A turbo charger has a turbine and compressor on a common shaft. The turbine which is placed in the exhaust manifold starts to rotate as exhaust gases from the engine start flowing out. The kinetic energy generated from the rotating turbine drives the compressor. The compressor sucks in air from outside and pumps it into the intake manifold, as a result there is more air entering the cylinders. There is a wastegate which is controlled by the Electronic Combustion Unit (ECU) that vents excess exhaust gases to bypass the exhaust turbine so that too much air is not pumped into the cylinders which avoids physical damage to the engine. 

When there is more air entering the cylinders more fuel can be added to produce a bigger explosion which results in more power and torque output from the engine. This is a huge advantage over using a bigger engine to produce more power. Using a bigger engine leads to more weight and lower efficiency, also it decreases the power to weight ratio of a car. By using a turbo charger the weight of the car does not increase by much but the power output significantly increases, thereby increasing the performance of the car.

A turbo charger may also be used to increase the efficiency of an engine without any attempt to increase the power output of the engine. The compressor pumps in a limited amount of air into the cylinders which helps to ensure that all fuel is burnt before being vented at the start of the exhaust stage.  However, a turbo charger is not completely efficient. One cause of inefficiency is because of a turbine being present in the exhaust manifold which restricts the exhaust. This means that on the exhaust stroke the engine has to use more push harder against backpressure. This results in a loss of pressure from the cylinders which are firing at the same time.

When a turbo charger is used to increase performance the main problem is that the boost in power is not immediate as it takes time for the turbine to speed up before the boost is produced. This results in lag as the car moves ahead and then lunges forward when the turbo kicks in, this is called turbo lag.

To overcome this problem two turbo chargers can be installed onto one engine. The smaller turbo charger will provide boost quickly at lower engine speed to reduce turbo lag, but will be cut off by the waste gate at higher engine speeds. This is when the bigger turbo chargers takes over to provide more boost at higher engine speeds.

Variable Geometry Turbo Charger

A Variable Geometry Turbocharger is capable of altering the direction of exhaust flow to optimize turbine response. It has movable vanes in the turbine housing to guide exhaust flow towards the turbine. An actuator can adjust the angle of these vanes, in turn vary the angle of exhaust flow.

At low RPM the vanes are partially closed hence accelerating the exhaust gas towards the turbine. Moreover, the exhaust flow hits the turbine blades at a right angle which makes the turbine spin faster.

At high RPM the exhaust flow is strong enough. The vanes are fully opened to take advantage of the high exhaust flow. The vanes can also direct excess exhaust pressure out of the turbo charger as a result there is no need for a wastegate.
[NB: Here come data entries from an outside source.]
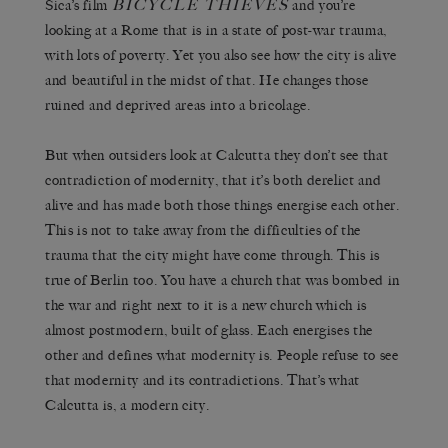
BICYCLE THIEVES
Sica’s film
and you’re
looking at a Rome that is in a state of post-war trauma,
with lots of poverty. Yet you also see how the city is alive
and beautiful in the midst of that. He changes those
ruined and deprived areas into a bricolage.
But when outsiders look at Calcutta they don’t see that
contradiction of modernity, that it’s both derelict and
alive and has made both those things energise each other.
This is not to take away from the difficulties of the
trauma that the city might have come through. This is
true of Berlin too. You have a church that was bombed in
the war and right next to it is a new church which is
almost postmodern, built of glass. Each energises the
other and defines what modernity is. People refuse to see
that modernity and its contradictions. That’s what
Calcutta is, a modern city.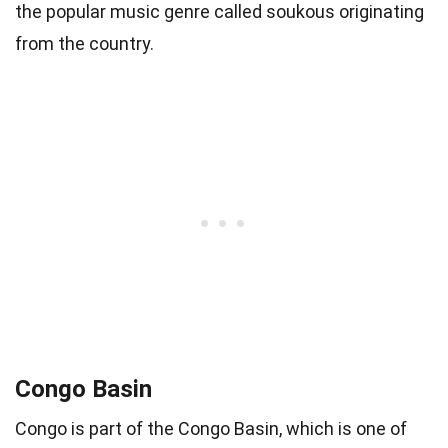
the popular music genre called soukous originating
from the country.
Congo Basin
Congo is part of the Congo Basin, which is one of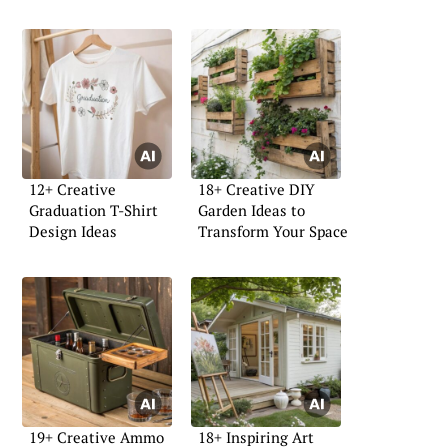
12+ Creative
18+ Creative DIY
Graduation T-Shirt
Garden Ideas to
Design Ideas
Transform Your Space
19+ Creative Ammo
18+ Inspiring Art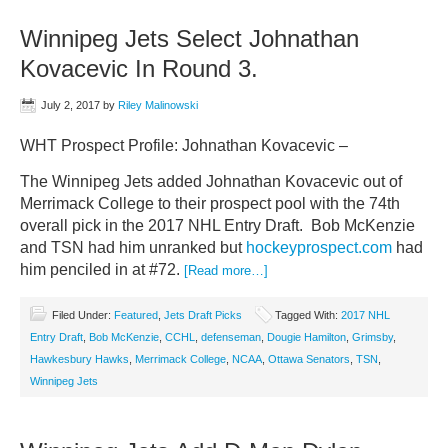
Winnipeg Jets Select Johnathan
Kovacevic In Round 3.
July 2, 2017
by
Riley Malinowski
WHT Prospect Profile: Johnathan Kovacevic –
The Winnipeg Jets added Johnathan Kovacevic out of
Merrimack College to their prospect pool with the 74th
overall pick in the 2017 NHL Entry Draft. Bob McKenzie
and TSN had him unranked but
hockeyprospect.com
had
him penciled in at #72.
[Read more…]
Filed Under:
Featured
,
Jets Draft Picks
Tagged With:
2017 NHL
Entry Draft
,
Bob McKenzie
,
CCHL
,
defenseman
,
Dougie Hamilton
,
Grimsby
,
Hawkesbury Hawks
,
Merrimack College
,
NCAA
,
Ottawa Senators
,
TSN
,
Winnipeg Jets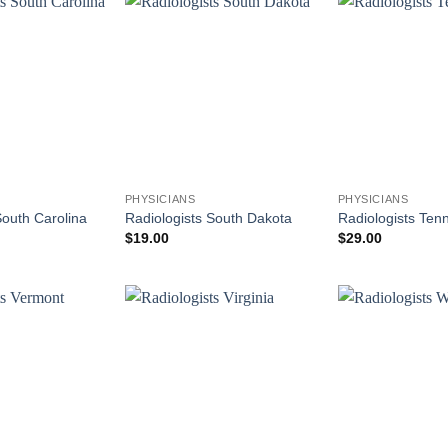
PHYSICIANS
PHYSICIANS
South Carolina
Radiologists South Dakota
Radiologists Ten
$
19.00
$
29.00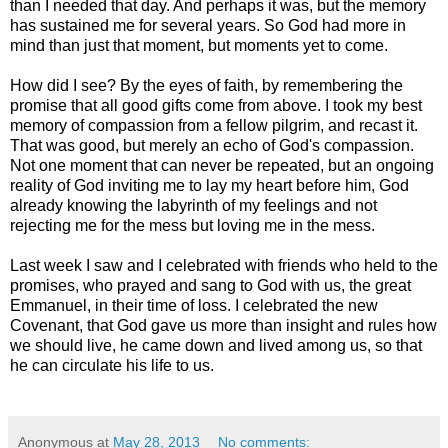
than I needed that day. And perhaps it was, but the memory
has sustained me for several years. So God had more in
mind than just that moment, but moments yet to come.
How did I see? By the eyes of faith, by remembering the
promise that all good gifts come from above. I took my best
memory of compassion from a fellow pilgrim, and recast it.
That was good, but merely an echo of God's compassion.
Not one moment that can never be repeated, but an ongoing
reality of God inviting me to lay my heart before him, God
already knowing the labyrinth of my feelings and not
rejecting me for the mess but loving me in the mess.
Last week I saw and I celebrated with friends who held to the
promises, who prayed and sang to God with us, the great
Emmanuel, in their time of loss. I celebrated the new
Covenant, that God gave us more than insight and rules how
we should live, he came down and lived among us, so that
he can circulate his life to us.
Anonymous
at
May 28, 2013
No comments: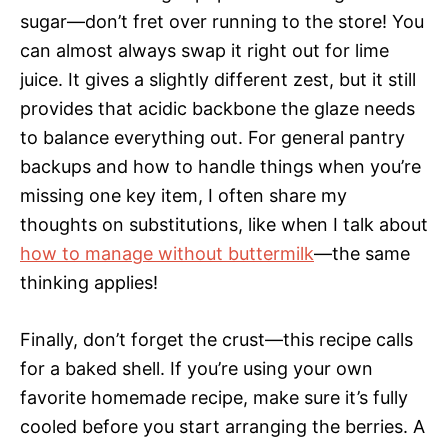
sugar—don’t fret over running to the store! You
can almost always swap it right out for lime
juice. It gives a slightly different zest, but it still
provides that acidic backbone the glaze needs
to balance everything out. For general pantry
backups and how to handle things when you’re
missing one key item, I often share my
thoughts on substitutions, like when I talk about
how to manage without buttermilk
—the same
thinking applies!
Finally, don’t forget the crust—this recipe calls
for a baked shell. If you’re using your own
favorite homemade recipe, make sure it’s fully
cooled before you start arranging the berries. A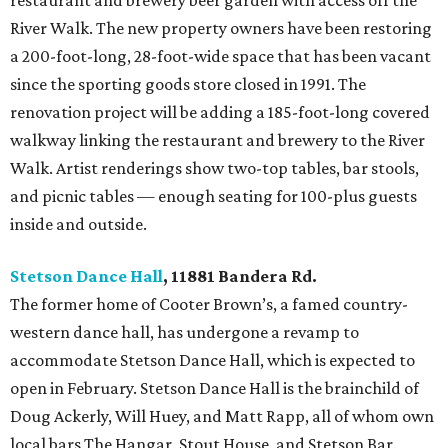
restaurant and brewery beer garden with access off the
River Walk. The new property owners have been restoring
a 200-foot-long, 28-foot-wide space that has been vacant
since the sporting goods store closed in 1991. The
renovation project will be adding a 185-foot-long covered
walkway linking the restaurant and brewery to the River
Walk. Artist renderings show two-top tables, bar stools,
and picnic tables — enough seating for 100-plus guests
inside and outside.
Stetson Dance Hall
, 11881 Bandera Rd.
The former home of Cooter Brown’s, a famed country-
western dance hall, has undergone a revamp to
accommodate Stetson Dance Hall, which is expected to
open in February. Stetson Dance Hall is the brainchild of
Doug Ackerly, Will Huey, and Matt Rapp, all of whom own
local bars The Hangar, Stout House, and Stetson Bar.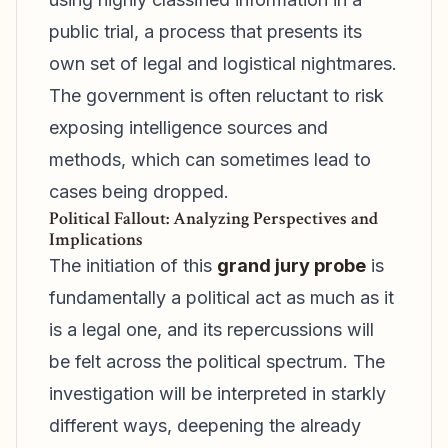
public trial, a process that presents its
own set of legal and logistical nightmares.
The government is often reluctant to risk
exposing intelligence sources and
methods, which can sometimes lead to
cases being dropped.
Political Fallout: Analyzing Perspectives and
Implications
The initiation of this
grand jury probe
is
fundamentally a political act as much as it
is a legal one, and its repercussions will
be felt across the political spectrum. The
investigation will be interpreted in starkly
different ways, deepening the already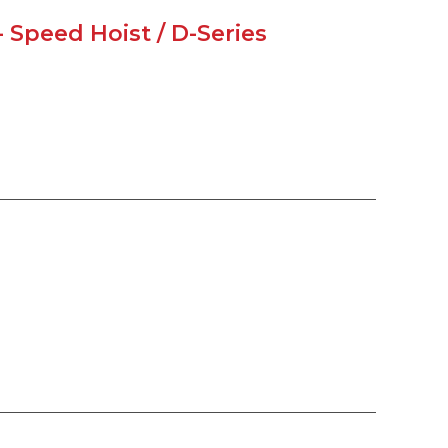
 Speed Hoist / D-Series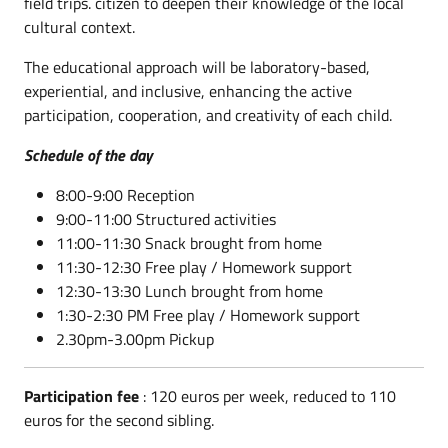
field trips.
citizen to deepen their knowledge of the local
cultural context.
The educational approach will be laboratory-based,
experiential, and inclusive, enhancing the active
participation, cooperation, and creativity of each child.
Schedule of the day
8:00-9:00 Reception
9:00-11:00 Structured activities
11:00-11:30 Snack brought from home
11:30-12:30 Free play / Homework support
12:30-13:30 Lunch brought from home
1:30-2:30 PM Free play / Homework support
2.30pm-3.00pm Pickup
Participation fee
: 120 euros per week, reduced to 110
euros for the second sibling.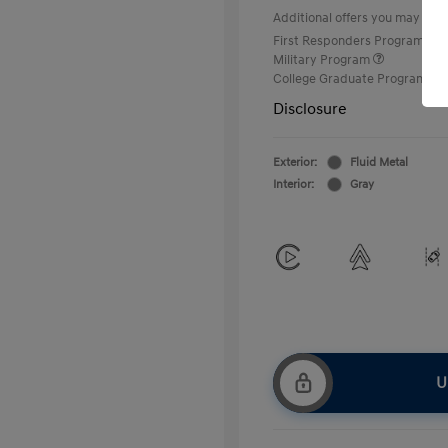
Additional offers you may quali
First Responders Program
Military Program
College Graduate Program
Disclosure
Exterior:
Fluid Metal
Interior:
Gray
U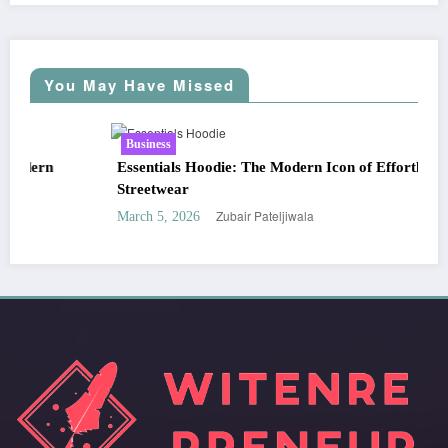
You May Have Missed
Business
Essentials Hoodie: The Modern Icon of Effortless
Streetwear
Zubair Pateljiwala
March 5, 2026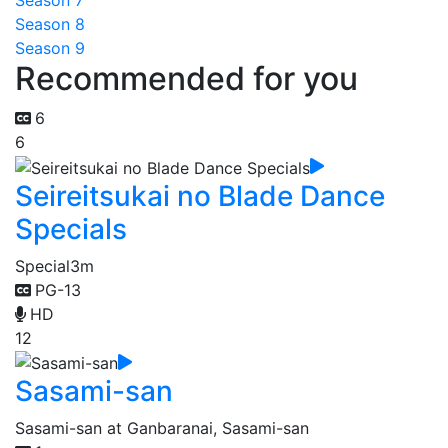
Season 7
Season 8
Season 9
Recommended for you
6
6
Seireitsukai no Blade Dance
Specials
Special
3m
PG-13
HD
12
Sasami-san
Sasami-san at Ganbaranai, Sasami-san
Benefits of turbo charging:

1. Increased power from an engine of the same size or reducing the size of an engine with the same power output.

2. Increasing the power to weight ratio of a car.

3. Increasing the fuel efficiency of an engine.

Earlier turbo charging was done purely for performance purposes. After people have realised the benefits of turbo charging, the trend is increasingly going towards turbo charging to increase efficiency and reduce emissions. 

The purpose for which turbo charging was established has started growing at a faster rate recently. The current BMW M5 has switched to a turbo charged V8 engine downsizing from the naturally aspirated V10 in the previous model and yet it produces more power than the outgoing model.